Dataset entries

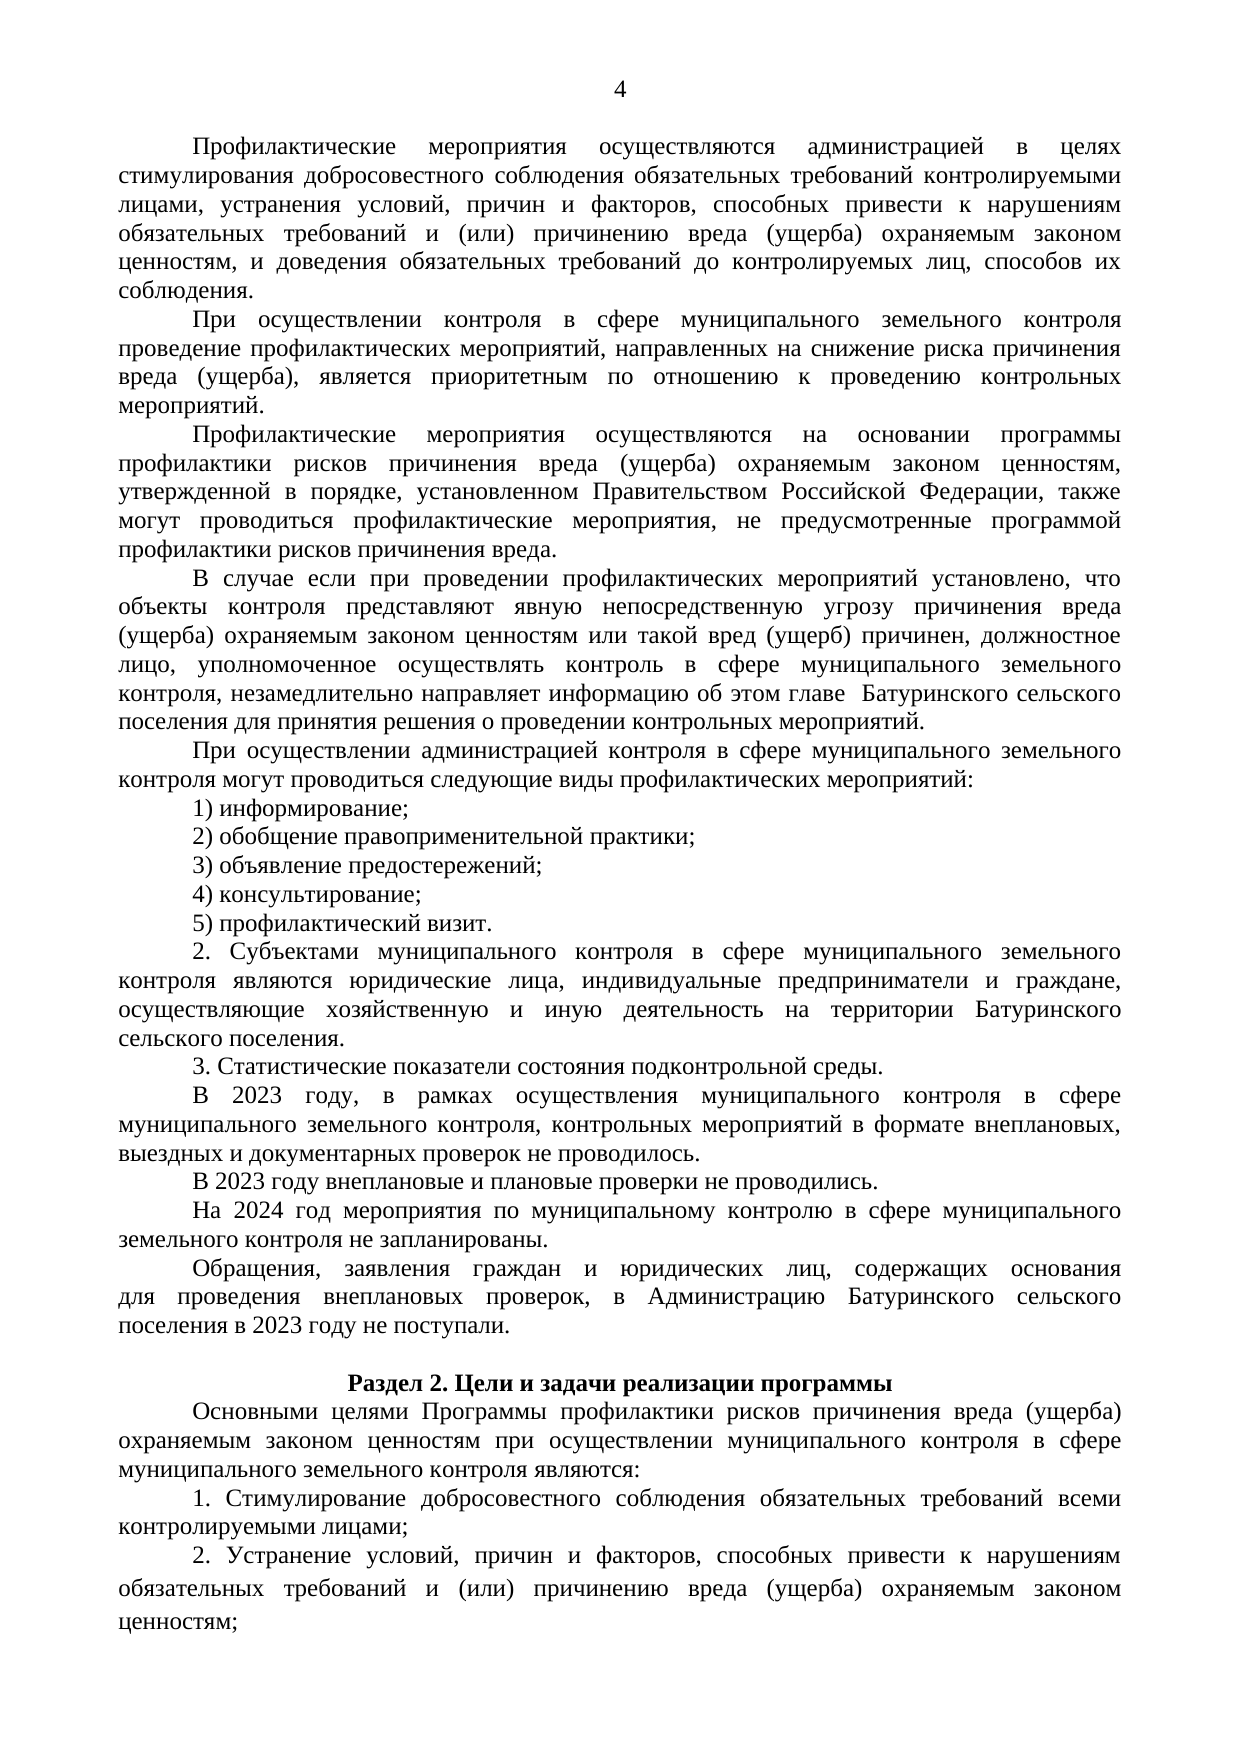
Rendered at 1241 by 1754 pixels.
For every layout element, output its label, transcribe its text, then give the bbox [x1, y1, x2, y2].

text 1) информирование; [118, 793, 1122, 821]
text На 2024 год мероприятия по муниципальному контролю в сфере муниципального земельного контроля не запланированы. [118, 1195, 1122, 1253]
text 2. Субъектами муниципального контроля в сфере муниципального земельного контроля являются юридические лица, индивидуальные предприниматели и граждане, осуществляющие хозяйственную и иную деятельность на территории Батуринского сельского поселения. [118, 936, 1122, 1051]
text Основными целями Программы профилактики рисков причинения вреда (ущерба) охраняемым законом ценностям при осуществлении муниципального контроля в сфере муниципального земельного контроля являются: [118, 1396, 1122, 1483]
text Обращения, заявления граждан и юридических лиц, содержащих основания для проведения внеплановых проверок, в Администрацию Батуринского сельского поселения в 2023 году не поступали. [118, 1253, 1122, 1339]
text Раздел 2. Цели и задачи реализации программы [118, 1368, 1122, 1396]
text 3) объявление предостережений; [118, 850, 1122, 879]
list 2. Устранение условий, причин и факторов, способных привести к нарушениям обязательных требований и (или) причинению вреда (ущерба) охраняемым законом ценностям; [118, 1540, 1122, 1635]
text 1. Стимулирование добросовестного соблюдения обязательных требований всеми контролируемыми лицами; [118, 1483, 1122, 1540]
text 2) обобщение правоприменительной практики; [118, 821, 1122, 850]
text 5) профилактический визит. [118, 908, 1122, 936]
text В 2023 году внеплановые и плановые проверки не проводились. [118, 1166, 1122, 1195]
text В случае если при проведении профилактических мероприятий установлено, что объекты контроля представляют явную непосредственную угрозу причинения вреда (ущерба) охраняемым законом ценностям или такой вред (ущерб) причинен, должностное лицо, уполномоченное осуществлять контроль в сфере муниципального земельного контроля, незамедлительно направляет информацию об этом главе Батуринского сельского поселения для принятия решения о проведении контрольных мероприятий. [118, 563, 1122, 735]
text При осуществлении контроля в сфере муниципального земельного контроля проведение профилактических мероприятий, направленных на снижение риска причинения вреда (ущерба), является приоритетным по отношению к проведению контрольных мероприятий. [118, 304, 1122, 419]
text Профилактические мероприятия осуществляются на основании программы профилактики рисков причинения вреда (ущерба) охраняемым законом ценностям, утвержденной в порядке, установленном Правительством Российской Федерации, также могут проводиться профилактические мероприятия, не предусмотренные программой профилактики рисков причинения вреда. [118, 419, 1122, 563]
text 4) консультирование; [118, 879, 1122, 908]
text При осуществлении администрацией контроля в сфере муниципального земельного контроля могут проводиться следующие виды профилактических мероприятий: [118, 735, 1122, 793]
text В 2023 году, в рамках осуществления муниципального контроля в сфере муниципального земельного контроля, контрольных мероприятий в формате внеплановых, выездных и документарных проверок не проводилось. [118, 1080, 1122, 1166]
text Профилактические мероприятия осуществляются администрацией в целях стимулирования добросовестного соблюдения обязательных требований контролируемыми лицами, устранения условий, причин и факторов, способных привести к нарушениям обязательных требований и (или) причинению вреда (ущерба) охраняемым законом ценностям, и доведения обязательных требований до контролируемых лиц, способов их соблюдения. [118, 131, 1122, 304]
text 3. Статистические показатели состояния подконтрольной среды. [118, 1051, 1122, 1080]
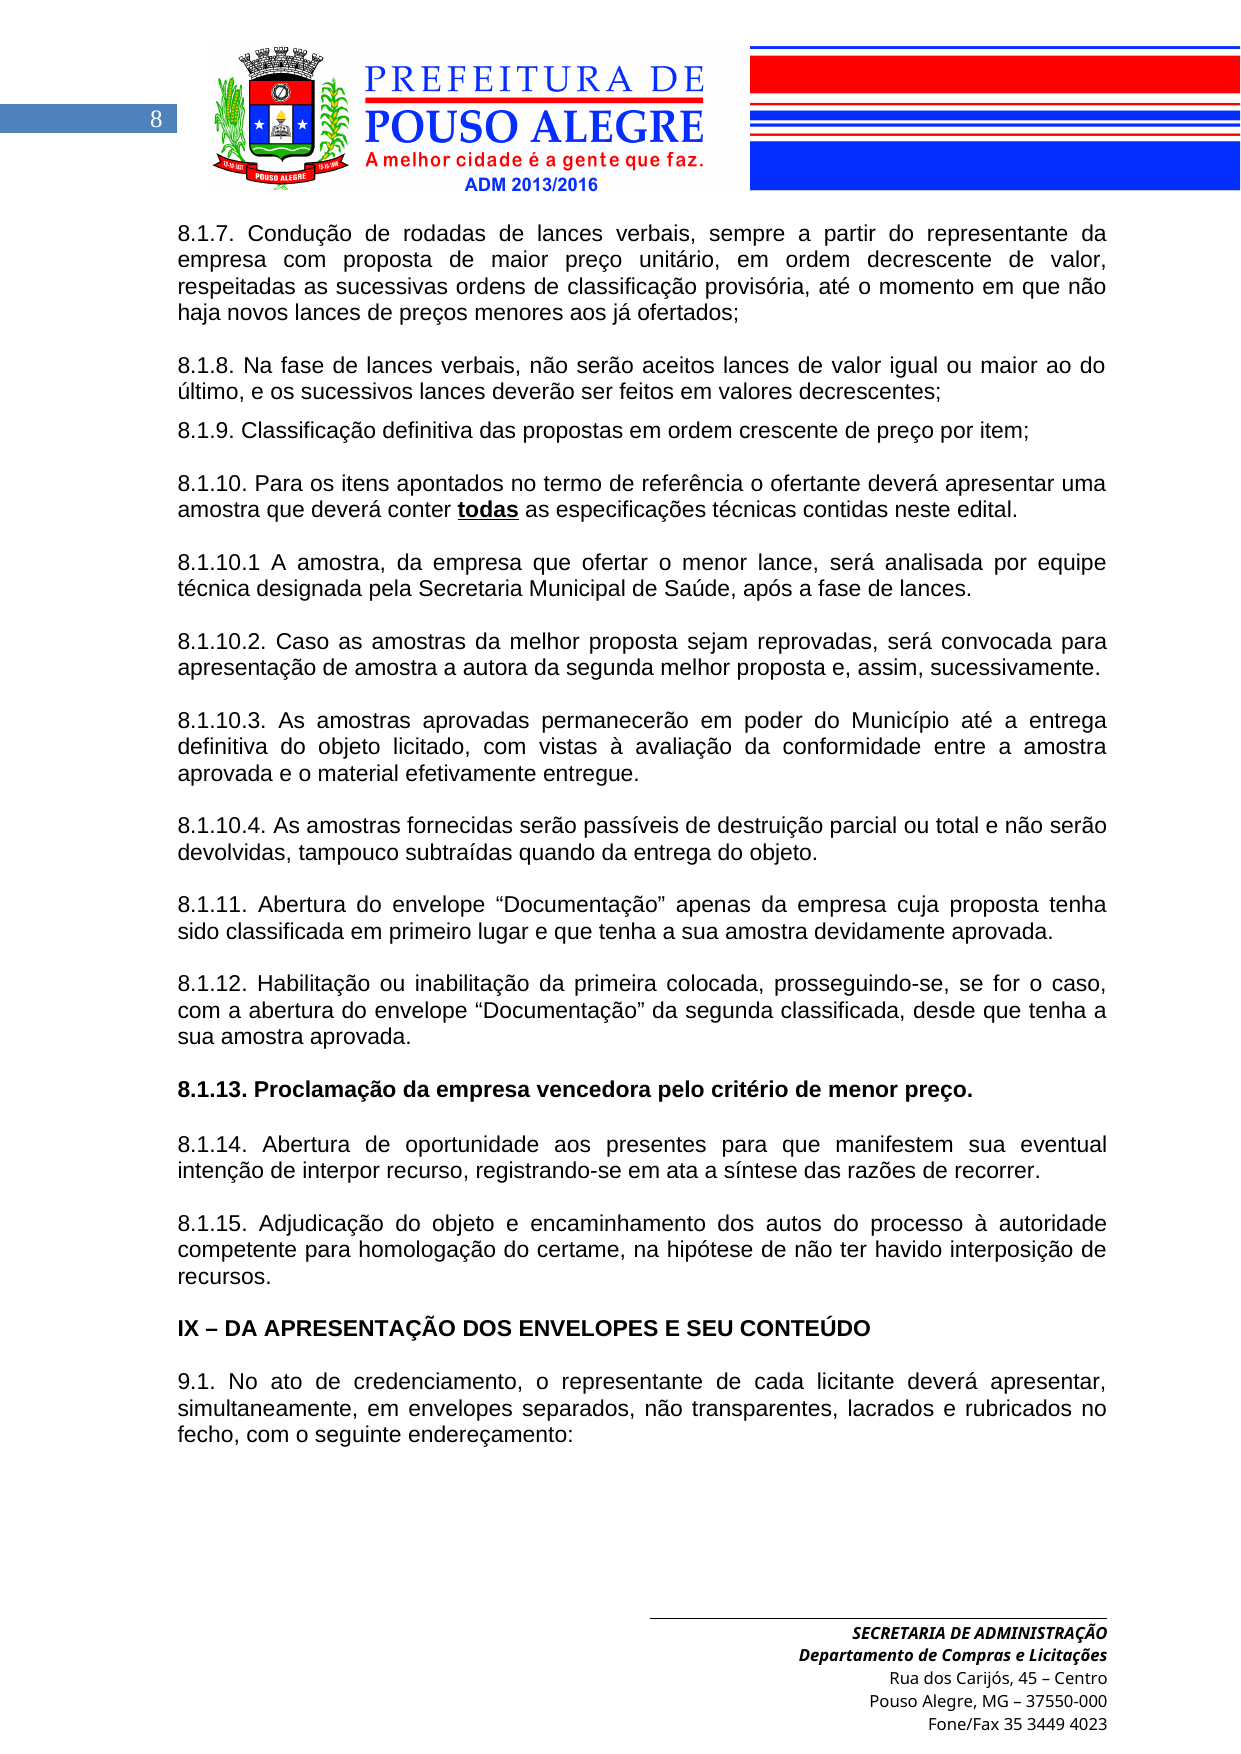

Task prompt: In the records shown above, how many lines include the word "привести"? Answer with the number only.

Response: 2